Willingness to Spend Cash ‘Tempered’

Finance executives want to deploy cash, but they are becoming less inclined to lower their cash cushions.

Katie Kuehner-Hebert

Businesses’ willingness to deploy cash declined in the latest survey by the Association For Financial Professionals.

The AFP’s April 2015 Corporate Cash Indicators® , released Monday, shows that on balance, more financial executives plan to deplete their cash holdings in the second quarter. Twenty-six percent of organizations anticipate expanding cash and short-term investment balances over the next three months, the survey found, while 27% plan to reduce these balances. But in January, the percentage difference was -14, suggesting finance executives will be a little less freer with their cash expeditures this quarter.

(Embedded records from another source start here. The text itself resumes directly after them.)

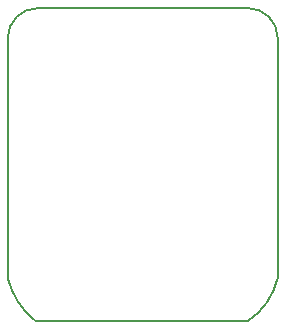
<source format=gko>
G04 DipTrace 3.1.0.1*
G04 MSP430FR2311Breakout.gko*
%MOIN*%
G04 #@! TF.FileFunction,Profile*
G04 #@! TF.Part,Single*
%ADD11C,0.006*%
%FSLAX26Y26*%
G04*
G70*
G90*
G75*
G01*
G04 BoardOutline*
%LPD*%
X487751Y394000D2*
D11*
X1193927D1*
G03X1294000Y537745I-131451J198222D01*
G01*
Y1337745D1*
G03X1194000Y1437745I-99998J2D01*
G01*
X494000D1*
G03X394000Y1337745I-2J-99998D01*
G01*
Y537745D1*
G03X487751Y394000I256403J64781D01*
G01*
M02*

</source>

The AFP subtracts the percentage of respondents who expect a decrease in cash holdings from those that expect an increase.

“As the CCI suggests, we see clients continuing to exhibit an interest in spending cash when the opportunity presents itself,” Pasquale Nuzzo, senior vice president for Capital One Bank’s treasury management group, said in a press release. “That eagerness is tempered, however, by some of today’s economic realities, and market uncertainty may continue to affect companies’ cash use in the near future.”

The AFP survey, underwritten by Capital One Bank, also measures actual changes in U.S. corporate cash holdings quarter-to-quarter and year-over-year, as well as the expected change in short-term investment and cash accumulation in the coming quarter.

In the April survey, the AFP found that companies built their corporate cash balances in the first quarter at a slower pace than during the fourth quarter of 2014. The quarter-over-quarter index declined by eight points from the January 2015 survey to a reading of +5. The year-over-year indicator also declined by three points, to +6.

The AFP survey also found that finance executives became a little aggressive with their short-term cash investments last quarter. The indicator for short-term investment aggressiveness lost two points to a reading of +3. (To get the reading, the AFP subtracts the percentage of respondents who indicate “more conservative” from the percentage that indicate “more aggressive” cash investment strategies.)

As to cash holdings, for the second quarter in a row, companies’ actual behavior did not correspond to their expectations at the start of the quarter, according to the results. In other words, executives on balance said their holdings would decrease but they increased instead.

“Treasury and finance professionals are telling us loud and clear that their organizations are ready to unleash their cash,” AFP president and chief executive Jim Kaitz said. “However, they need an economic or monetary trigger to do so.”